The staging table is a critical intermediate step in the data pipeline. Here, raw data is transformed using dbt (Data Build Tool) to eliminate duplicates and ensure data integrity. Key aspects of this table include:
- Attributes: It contains essential earthquake metrics such as
MAGNITUDE
,PLACE
, and timestamps (REGISTERED_AT
andUPDATED_AT
). Additional fields capture geographic, operational, and alert-related information. - Data Cleaning: The staging table allows for debugging and data quality checks. It uses logic to address issues like duplicate entries that may arise from the raw data, ensuring that only the most recent and relevant records are retained.

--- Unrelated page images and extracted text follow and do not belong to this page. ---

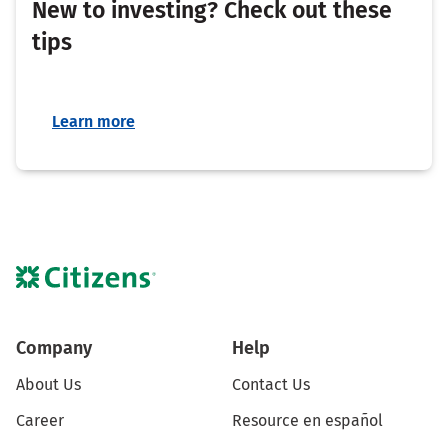
New to investing? Check out these
tips
Learn more
Company
Help
About Us
Contact Us
Career
Resource en español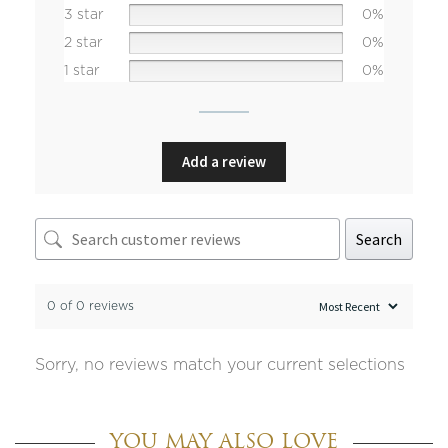
3 star
0%
2 star
0%
1 star
0%
Add a review
Search
0 of 0 reviews
Sorry, no reviews match your current selections
YOU MAY ALSO LOVE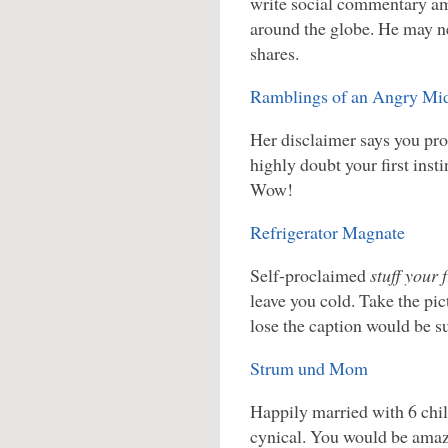
write social commentary am
around the globe. He may ne
shares.
Ramblings of an Angry M
Her disclaimer says you pro
highly doubt your first insti
Wow!
Refrigerator Magnate
Self-proclaimed
stuff your 
leave you cold. Take the pic
lose the caption would be s
Strum und Mom
Happily married with 6 chi
cynical. You would be amaz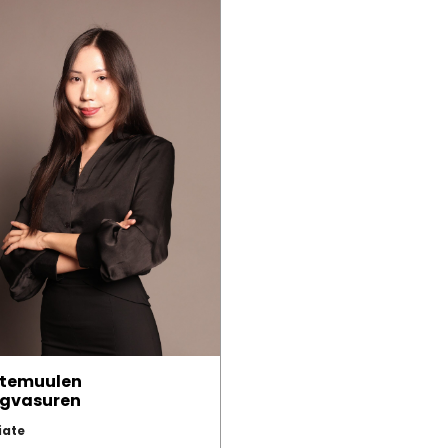
temuulen
gvasuren
iate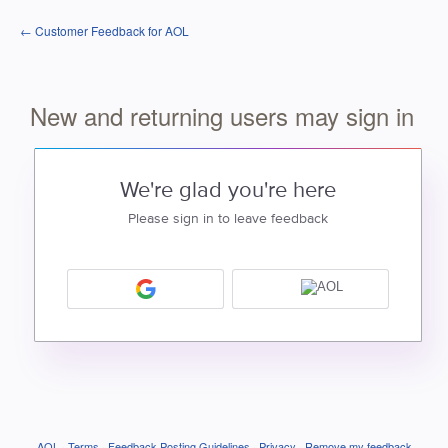
← Customer Feedback for AOL
New and returning users may sign in
We're glad you're here
Please sign in to leave feedback
AOL
·
Terms
·
Feedback Posting Guidelines
·
Privacy
·
Remove my feedback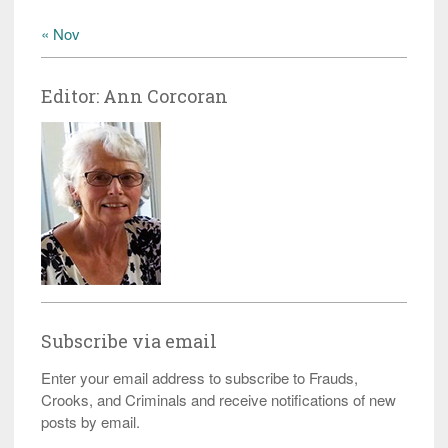
« Nov
Editor: Ann Corcoran
Subscribe via email
Enter your email address to subscribe to Frauds,
Crooks, and Criminals and receive notifications of new
posts by email.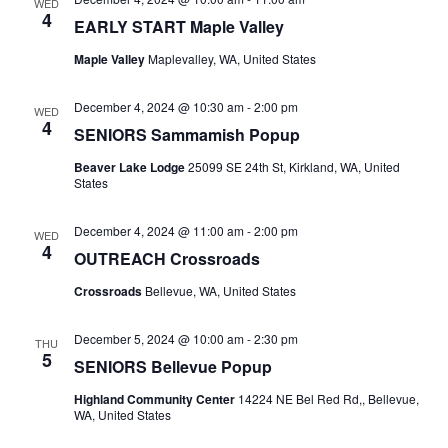
WED
4
EARLY START Maple Valley
Maple Valley
Maplevalley, WA, United States
December 4, 2024 @ 10:30 am
-
2:00 pm
WED
4
SENIORS Sammamish Popup
Beaver Lake Lodge
25099 SE 24th St, Kirkland, WA, United
States
December 4, 2024 @ 11:00 am
-
2:00 pm
WED
4
OUTREACH Crossroads
Crossroads
Bellevue, WA, United States
December 5, 2024 @ 10:00 am
-
2:30 pm
THU
5
SENIORS Bellevue Popup
Highland Community Center
14224 NE Bel Red Rd,, Bellevue,
WA, United States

The final structured data is organized into dimension and fact tables, following a star schema design. This design was chosen due to the specific necessities of the ELTL process in this project, facilitating efficient querying and analysis.
Note: It is important to note that other schemas could be designed depending on various factors in the context of the data warehouse, such as user requirements, concurrency, and data access patterns. This star schema is a simple showcase choice to demonstrate the project's structure.
-
DIM_LOCATION_USGS_EQ
: This table stores detailed geographic information about the earthquakes, including latitude, longitude, altitude, and the place name. Each record is linked to a unique earthquake event through its ID. -
DIM_PROPERTIES_USGS_EQ
: This table contains descriptive properties of each earthquake event, such as its type, title, URL for more information, and other relevant details. This enhances the context around each earthquake recorded in the dataset. -
DIM_STATUS_USGS_EQ
: Captures the status of the earthquake event, including alerts, felt reports, and other metrics related to public impact and response.
FACTS_USGS_EQ
: This table serves as the central repository of quantitative metrics related to earthquakes. It consolidates key performance indicators such as magnitude, tsunami occurrence, and other relevant measurements. The fact table allows for comprehensive analysis and reporting, linking back to the dimension tables for enriched context.
The Snowflake schema is designed to ensure a streamlined flow of data from extraction to analysis. By organizing data into raw, staging, and final structures, this schema facilitates efficient data handling, rigorous validation, and insightful analytics on real-time earthquake events.